The passing of the fifth week marks the half-way point for the interns of the REU program and with it, a more focused approach to our various research projects. Research proposals have been created and reviewed for strengths and weaknesses, and clear questions have been formed to act as an anchor for our remaining work and studies. The question I am asking is how vertical distribution of pyrosomes is affected by environmental parameters including oxygen content, salinity, temperature, and fluorescence (a measure for phytoplankton productivity in the water). This question will most likely be edited somewhat over the coming weeks, but the framework is present and I am able to begin the work that will fill the majority of the coming weeks: counting pyrosomes. All of the field work for my research was completed during the cruise once the final footage was recorded, but now that information must be transformed into numbers if any conclusions are to be reached. Until somebody develops an automated pyrosome-counting technology, that process of transformation resides in good old-fashioned human observation and recording.
One extremely useful aspect of data processing that I am currently immersed in, is that I am forced to critically evaluate the way I present information and whether the information is actually useful.

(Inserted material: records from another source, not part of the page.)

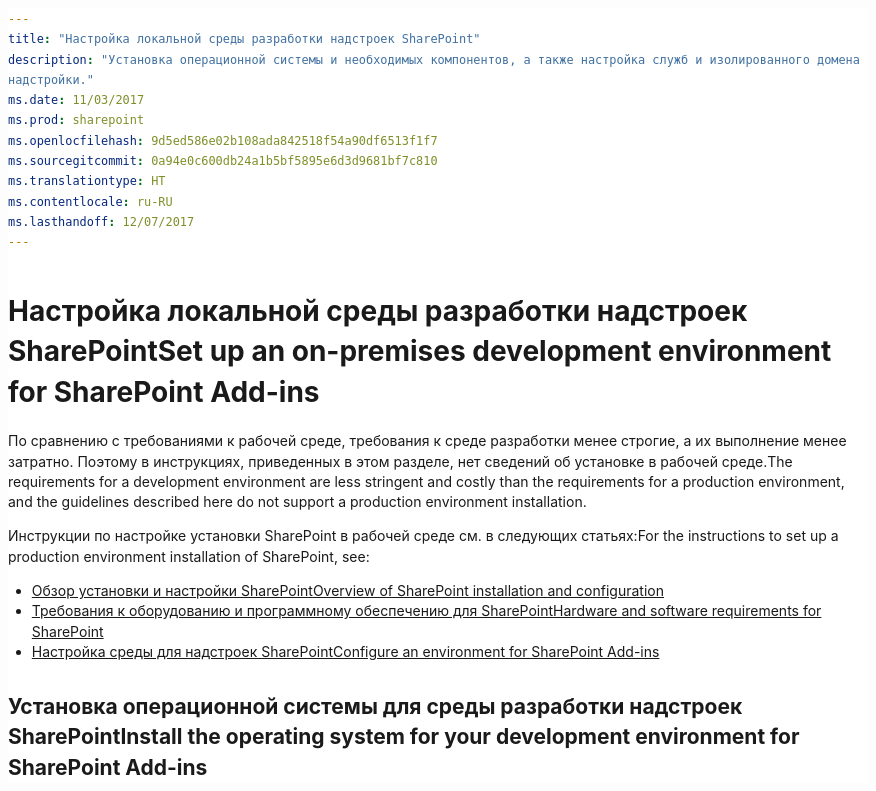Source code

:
 ```yaml
---
title: "Настройка локальной среды разработки надстроек SharePoint"
description: "Установка операционной системы и необходимых компонентов, а также настройка служб и изолированного домена надстройки."
ms.date: 11/03/2017
ms.prod: sharepoint
ms.openlocfilehash: 9d5ed586e02b108ada842518f54a90df6513f1f7
ms.sourcegitcommit: 0a94e0c600db24a1b5bf5895e6d3d9681bf7c810
ms.translationtype: HT
ms.contentlocale: ru-RU
ms.lasthandoff: 12/07/2017
---
```

# <a name="set-up-an-on-premises-development-environment-for-sharepoint-add-ins"></a><span data-ttu-id="c4f76-103">Настройка локальной среды разработки надстроек SharePoint</span><span class="sxs-lookup"><span data-stu-id="c4f76-103">Set up an on-premises development environment for SharePoint Add-ins</span></span>

<span data-ttu-id="c4f76-104">По сравнению с требованиями к рабочей среде, требования к среде разработки менее строгие, а их выполнение менее затратно. Поэтому в инструкциях, приведенных в этом разделе, нет сведений об установке в рабочей среде.</span><span class="sxs-lookup"><span data-stu-id="c4f76-104">The requirements for a development environment are less stringent and costly than the requirements for a production environment, and the guidelines described here do not support a production environment installation.</span></span> 

<span data-ttu-id="c4f76-105">Инструкции по настройке установки SharePoint в рабочей среде см. в следующих статьях:</span><span class="sxs-lookup"><span data-stu-id="c4f76-105">For the instructions to set up a production environment installation of SharePoint, see:</span></span>

- [<span data-ttu-id="c4f76-106">Обзор установки и настройки SharePoint</span><span class="sxs-lookup"><span data-stu-id="c4f76-106">Overview of SharePoint installation and configuration</span></span>](http://technet.microsoft.com/ru-RU/library/ee667264%28v=office.15%29)
- [<span data-ttu-id="c4f76-107">Требования к оборудованию и программному обеспечению для SharePoint</span><span class="sxs-lookup"><span data-stu-id="c4f76-107">Hardware and software requirements for SharePoint</span></span>](http://technet.microsoft.com/ru-RU/library/cc262485%28v=office.15%29)
- [<span data-ttu-id="c4f76-108">Настройка среды для надстроек SharePoint</span><span class="sxs-lookup"><span data-stu-id="c4f76-108">Configure an environment for SharePoint Add-ins</span></span>](http://technet.microsoft.com/ru-RU/library/fp161236%28office.15%29.aspx) 

<span data-ttu-id="c4f76-109"><a name="bk_installOS"> </a></span><span class="sxs-lookup"><span data-stu-id="c4f76-109"><a name="bk_installOS"> </a></span></span>
## <a name="install-the-operating-system-for-your-development-environment-for-sharepoint-add-ins"></a><span data-ttu-id="c4f76-110">Установка операционной системы для среды разработки надстроек SharePoint</span><span class="sxs-lookup"><span data-stu-id="c4f76-110">Install the operating system for your development environment for SharePoint Add-ins</span></span>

I have known for several weeks now that my research will focus on the relationship of pyrosome distribution and environmental conditions outside of Oregon and California, but I had yet to put real thought into how collected data could be presented in a way that highlights that relationship. The questions that I am asking myself now are those like ‘What data do I ultimately need to take away from each sampling station?’, ‘How can I summarize huge volumes of data without altering it?’, ‘Is every parameter going to tell us something useful when processed?’, and of course, ‘How much data will I actually be able to process with the time that I have available?’. The question of time constraints is one of the most pressing as it will ultimately serve to force me into deciding one way or another which questions I will be able to approach and which of those I will have to dismiss. I may not have time to compile the data for the primary and secondary sampling of each station during the day and night, so I have the option of leaving out the secondary sampling, which in turn may cause me to miss an important trend. These are tricky questions to answer and have given me greater insight to the sort of issues that a researcher can run into when trying to explain or apply their data.

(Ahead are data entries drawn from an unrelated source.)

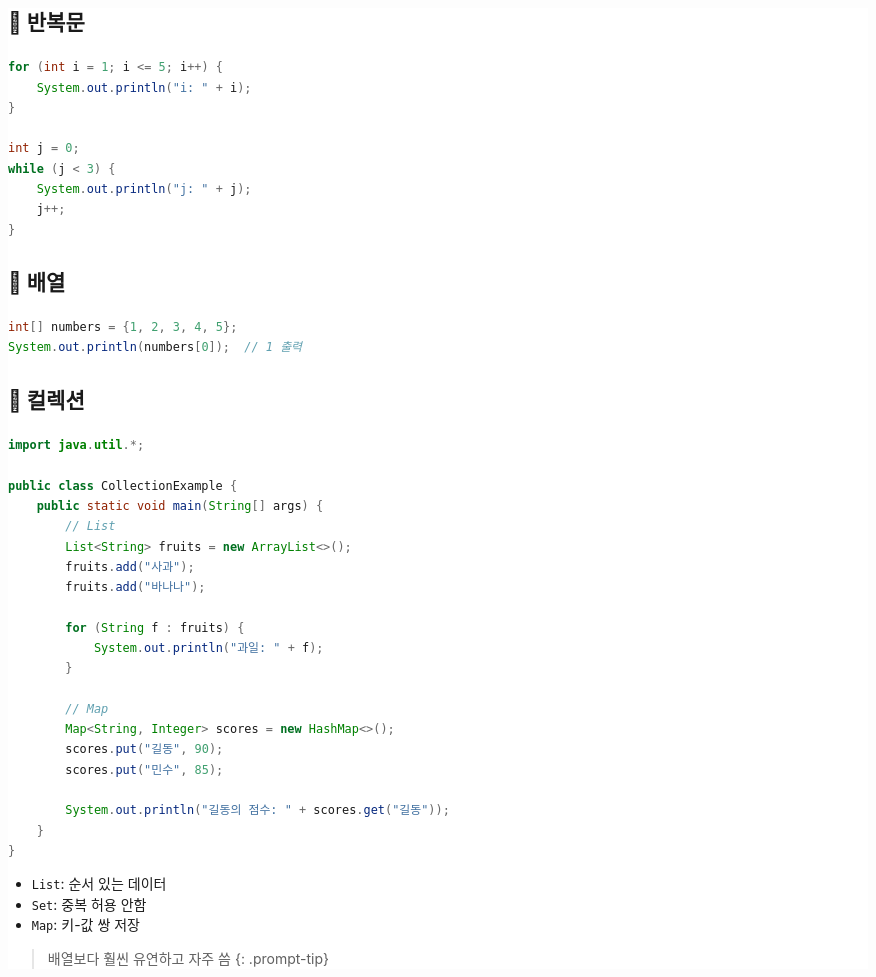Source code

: ## 🚀 반복문

```java
for (int i = 1; i <= 5; i++) {
    System.out.println("i: " + i);
}

int j = 0;
while (j < 3) {
    System.out.println("j: " + j);
    j++;
}
```

## 🚀 배열

```java
int[] numbers = {1, 2, 3, 4, 5};
System.out.println(numbers[0]);  // 1 출력
```

## 🚀 컬렉션

```java
import java.util.*;

public class CollectionExample {
    public static void main(String[] args) {
        // List
        List<String> fruits = new ArrayList<>();
        fruits.add("사과");
        fruits.add("바나나");

        for (String f : fruits) {
            System.out.println("과일: " + f);
        }

        // Map
        Map<String, Integer> scores = new HashMap<>();
        scores.put("길동", 90);
        scores.put("민수", 85);

        System.out.println("길동의 점수: " + scores.get("길동"));
    }
}
```

- `List`: 순서 있는 데이터
- `Set`: 중복 허용 안함
- `Map`: 키-값 쌍 저장

> 배열보다 훨씬 유연하고 자주 씀
{: .prompt-tip}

Hello there! My name is Matthew Gimpelevich and I am currently an undergraduate student in my third year of oceanography and engineering at Seattle Central College in Seattle, Washington. I’m lucky enough to be working in the Sutherland lab at the Oregon Institute of Marine Biology where I get to formulate my own methods of studying the pyrosome, Pyrosoma atlanticum, which has recently migrated up the Pacific coast from warmer waters! As an REU intern, I look forward to developing research techniques and methods of organizing and maintaining my own projects!